2. Knowledge cannot spring up by any other means than enquiry,
just as the perception of things is impossible without light.
3.
He who thinks "I am the body" remains, alas! in ignorance, as also he
who thinks "this body is mine", as if he were always looking at an
earthen vessel belonging to him.
4. A dream becomes unreal in
the waking state; nor does the waking state exist in dream. Both dream
and waking are absent in sleep,and sleep too is absent in dream and in
waking.
5. Thus all the three states are unreal, being produced
by the three qualities. The Eternal is the witness of these three
states, beyond the three qualities, the One that is pure consciousness.
6. Just as the relation of effect and cause always subsists
between the pot and clay, so does the same relation subsist between the
world and Brahman. This is known both from the Vedas and by reasoning.

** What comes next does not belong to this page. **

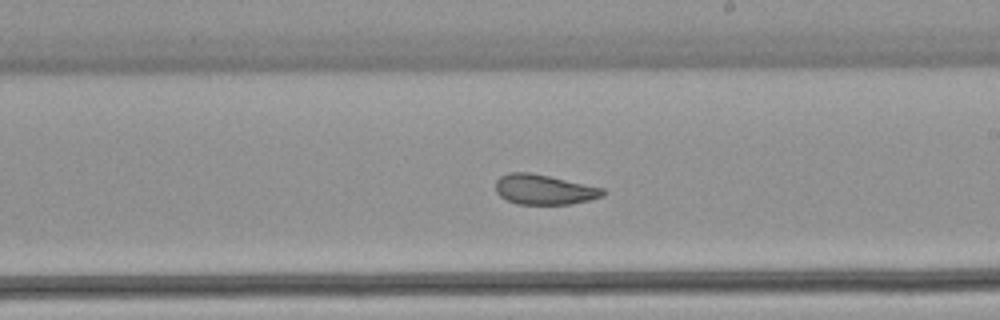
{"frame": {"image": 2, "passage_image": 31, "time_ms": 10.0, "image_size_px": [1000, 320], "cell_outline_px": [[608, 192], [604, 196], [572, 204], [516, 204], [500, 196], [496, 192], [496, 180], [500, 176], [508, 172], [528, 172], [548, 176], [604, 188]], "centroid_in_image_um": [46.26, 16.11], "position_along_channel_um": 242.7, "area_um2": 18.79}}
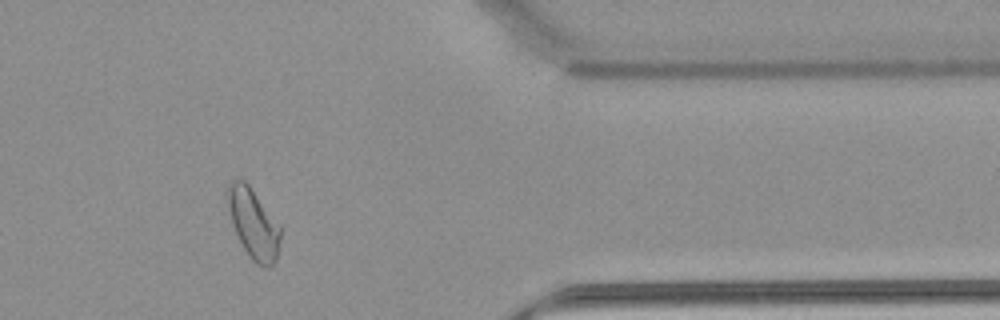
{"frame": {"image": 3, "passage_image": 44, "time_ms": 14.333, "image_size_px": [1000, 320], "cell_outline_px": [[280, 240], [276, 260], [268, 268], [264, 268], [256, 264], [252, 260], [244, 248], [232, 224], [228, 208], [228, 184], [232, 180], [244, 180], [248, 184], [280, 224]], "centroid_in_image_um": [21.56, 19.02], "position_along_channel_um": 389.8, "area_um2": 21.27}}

7. All this world, consisting of name and form, is only the
particular manifestation (vyaskti) of the universal -Substance (virâj);
it moves and knows all objects by virtue of the primal life
(mukhya-prâna) that inspires it. This self, like the sun, is neither the
doer nor the enjoyer.-Thus, directly realising, does he that is full
of knowledge and realisation live his life, through incessant
contemplation of the supreme self.
8. Water taken from the sea, when
solidified, goes by the name of salt. When it is thrown back into the
sea and is dissolved, it loses its name and form. So does the individual
soul merge into the Supreme Self. At the same time, the mind is
dissolved into the moon, speech into fire, sight into the sun, blood and
semen into water and hearing into the directions.
properties
by virtue of its reflection in all beings, high and low, but, when
clearly realised, shines unaffected by those properties.
10. One
should clearly realise the self in all beings and all successive
multitudes of created beings in the self. He should, repeatedly and
persistently, perceive all things as the self, having, for an example,
the relation between water and waves. There is only one Brahman
without a second, as is declared by the Vedânta. The many do not in any
way exist. But he who sees this universe as manifold passes from death
to death.
11. Compared with all other means, knowledge is the only
direct means to liberation. As cooking is impossible without fire, so is
liberation impossible without knowledge.
12. Passions, desires,
happiness, misery, etc., exercise their function when the consciousness
is present, and do not exist in deep sleep when the consciousness is
absent. They belong, therefore, to the consciousness and not to the
self.
13. As light is the very nature of the sun, coldness of water,
heat of fire, so are being, consciousness, bliss, eternity and
absoluteness the very nature of the self.